> _Stored data entries_
* * * * * * *

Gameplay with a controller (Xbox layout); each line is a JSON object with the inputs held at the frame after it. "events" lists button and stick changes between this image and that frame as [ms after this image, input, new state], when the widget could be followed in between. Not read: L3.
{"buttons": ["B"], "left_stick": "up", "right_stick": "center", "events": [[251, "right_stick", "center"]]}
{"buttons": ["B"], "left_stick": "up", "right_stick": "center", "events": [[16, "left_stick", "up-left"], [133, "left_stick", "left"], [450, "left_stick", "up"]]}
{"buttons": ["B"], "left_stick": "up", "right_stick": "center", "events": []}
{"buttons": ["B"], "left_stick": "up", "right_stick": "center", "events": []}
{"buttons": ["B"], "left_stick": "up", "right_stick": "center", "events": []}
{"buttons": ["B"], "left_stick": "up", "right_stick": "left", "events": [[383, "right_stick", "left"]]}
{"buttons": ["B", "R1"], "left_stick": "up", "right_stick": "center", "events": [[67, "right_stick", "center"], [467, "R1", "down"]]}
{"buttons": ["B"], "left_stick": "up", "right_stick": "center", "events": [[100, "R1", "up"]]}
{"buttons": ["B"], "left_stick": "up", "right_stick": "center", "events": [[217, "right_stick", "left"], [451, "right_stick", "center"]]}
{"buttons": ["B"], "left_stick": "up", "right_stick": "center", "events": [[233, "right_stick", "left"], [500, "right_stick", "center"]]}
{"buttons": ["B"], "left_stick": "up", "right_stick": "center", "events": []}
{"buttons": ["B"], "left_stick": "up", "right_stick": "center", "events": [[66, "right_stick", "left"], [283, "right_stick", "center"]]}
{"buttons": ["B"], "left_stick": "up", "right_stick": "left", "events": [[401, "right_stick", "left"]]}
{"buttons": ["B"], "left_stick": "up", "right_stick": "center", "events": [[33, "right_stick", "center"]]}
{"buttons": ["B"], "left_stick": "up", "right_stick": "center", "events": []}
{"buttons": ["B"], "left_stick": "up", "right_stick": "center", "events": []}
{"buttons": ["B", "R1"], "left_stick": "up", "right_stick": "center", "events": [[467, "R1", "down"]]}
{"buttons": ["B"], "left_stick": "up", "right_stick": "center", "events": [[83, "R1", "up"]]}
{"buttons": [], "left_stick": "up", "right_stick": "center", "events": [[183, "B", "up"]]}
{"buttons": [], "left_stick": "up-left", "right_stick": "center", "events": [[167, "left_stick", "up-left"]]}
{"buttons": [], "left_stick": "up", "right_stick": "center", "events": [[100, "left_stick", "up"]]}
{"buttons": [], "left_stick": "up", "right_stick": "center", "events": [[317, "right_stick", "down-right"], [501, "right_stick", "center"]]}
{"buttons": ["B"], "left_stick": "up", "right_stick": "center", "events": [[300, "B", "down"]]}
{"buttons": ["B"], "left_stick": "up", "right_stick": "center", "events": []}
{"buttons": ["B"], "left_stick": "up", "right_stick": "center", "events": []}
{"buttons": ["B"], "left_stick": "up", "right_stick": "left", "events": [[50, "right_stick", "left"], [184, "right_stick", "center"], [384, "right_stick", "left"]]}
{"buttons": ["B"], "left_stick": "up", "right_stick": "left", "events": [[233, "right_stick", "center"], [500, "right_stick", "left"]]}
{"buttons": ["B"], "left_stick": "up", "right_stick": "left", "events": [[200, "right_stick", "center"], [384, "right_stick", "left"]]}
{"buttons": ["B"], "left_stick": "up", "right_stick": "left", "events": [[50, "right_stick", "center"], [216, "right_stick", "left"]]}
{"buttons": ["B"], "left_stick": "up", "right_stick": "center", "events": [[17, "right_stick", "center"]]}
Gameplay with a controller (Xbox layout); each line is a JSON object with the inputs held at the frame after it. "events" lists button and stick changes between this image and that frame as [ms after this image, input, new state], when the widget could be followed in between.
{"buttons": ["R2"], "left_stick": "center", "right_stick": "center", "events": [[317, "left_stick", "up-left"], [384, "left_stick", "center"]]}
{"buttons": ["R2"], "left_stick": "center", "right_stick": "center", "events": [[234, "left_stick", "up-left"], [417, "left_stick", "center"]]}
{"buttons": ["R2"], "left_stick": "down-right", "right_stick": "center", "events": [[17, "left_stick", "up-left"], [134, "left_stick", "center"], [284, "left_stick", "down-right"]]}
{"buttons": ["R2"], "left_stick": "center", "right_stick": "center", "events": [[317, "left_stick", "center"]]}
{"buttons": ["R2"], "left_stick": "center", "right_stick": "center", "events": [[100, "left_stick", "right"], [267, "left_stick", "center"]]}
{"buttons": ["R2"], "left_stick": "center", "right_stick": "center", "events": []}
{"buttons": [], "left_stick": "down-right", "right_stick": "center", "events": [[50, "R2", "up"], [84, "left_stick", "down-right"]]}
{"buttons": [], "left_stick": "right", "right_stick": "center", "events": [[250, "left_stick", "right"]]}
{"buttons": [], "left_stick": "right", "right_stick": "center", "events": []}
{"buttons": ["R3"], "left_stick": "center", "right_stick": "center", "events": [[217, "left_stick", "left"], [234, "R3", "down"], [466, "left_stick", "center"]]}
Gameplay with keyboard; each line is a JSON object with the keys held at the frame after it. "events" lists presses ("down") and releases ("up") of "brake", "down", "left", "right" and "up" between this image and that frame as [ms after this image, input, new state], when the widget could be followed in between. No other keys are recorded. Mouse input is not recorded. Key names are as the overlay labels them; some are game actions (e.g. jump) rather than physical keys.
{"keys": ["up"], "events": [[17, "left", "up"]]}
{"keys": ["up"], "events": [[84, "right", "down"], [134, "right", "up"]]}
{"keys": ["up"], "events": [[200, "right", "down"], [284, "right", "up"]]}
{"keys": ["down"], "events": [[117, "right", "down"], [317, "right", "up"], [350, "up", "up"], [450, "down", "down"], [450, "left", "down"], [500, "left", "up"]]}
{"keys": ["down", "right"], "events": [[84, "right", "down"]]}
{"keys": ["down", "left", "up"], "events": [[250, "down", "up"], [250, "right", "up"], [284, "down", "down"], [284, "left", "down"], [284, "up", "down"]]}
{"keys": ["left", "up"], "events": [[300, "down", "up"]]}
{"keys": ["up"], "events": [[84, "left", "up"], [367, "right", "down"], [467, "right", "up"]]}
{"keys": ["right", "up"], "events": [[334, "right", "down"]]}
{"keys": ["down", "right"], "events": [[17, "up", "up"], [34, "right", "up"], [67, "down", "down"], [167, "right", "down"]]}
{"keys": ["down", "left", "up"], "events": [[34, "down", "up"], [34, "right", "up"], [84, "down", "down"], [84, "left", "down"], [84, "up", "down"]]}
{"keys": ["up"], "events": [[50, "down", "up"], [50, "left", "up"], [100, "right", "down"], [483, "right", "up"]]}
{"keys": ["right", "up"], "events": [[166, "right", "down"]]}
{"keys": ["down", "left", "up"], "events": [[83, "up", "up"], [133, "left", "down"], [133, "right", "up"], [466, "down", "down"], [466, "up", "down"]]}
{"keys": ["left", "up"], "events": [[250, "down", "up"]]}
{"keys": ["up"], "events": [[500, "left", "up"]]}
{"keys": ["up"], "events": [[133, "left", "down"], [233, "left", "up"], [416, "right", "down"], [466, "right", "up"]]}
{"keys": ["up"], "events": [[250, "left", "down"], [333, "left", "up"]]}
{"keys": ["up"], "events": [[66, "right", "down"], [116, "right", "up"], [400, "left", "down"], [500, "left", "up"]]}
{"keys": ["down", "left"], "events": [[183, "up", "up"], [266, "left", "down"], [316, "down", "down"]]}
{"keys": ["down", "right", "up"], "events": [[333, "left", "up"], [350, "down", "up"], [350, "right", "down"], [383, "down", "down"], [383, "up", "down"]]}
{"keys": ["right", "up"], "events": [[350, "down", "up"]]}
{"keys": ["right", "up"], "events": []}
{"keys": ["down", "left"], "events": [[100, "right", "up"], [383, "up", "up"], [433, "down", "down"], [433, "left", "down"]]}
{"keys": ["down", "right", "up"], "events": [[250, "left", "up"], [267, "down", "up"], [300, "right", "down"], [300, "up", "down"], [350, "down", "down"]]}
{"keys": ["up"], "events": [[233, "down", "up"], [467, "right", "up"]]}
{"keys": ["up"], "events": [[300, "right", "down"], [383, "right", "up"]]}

* * * * * * *

> _ABOUT THIS EXERCISE_
Please determine how many lines in the entries contain the word "JSON" and answer with the number alone.

> _COMPLETED EXERCISE_
3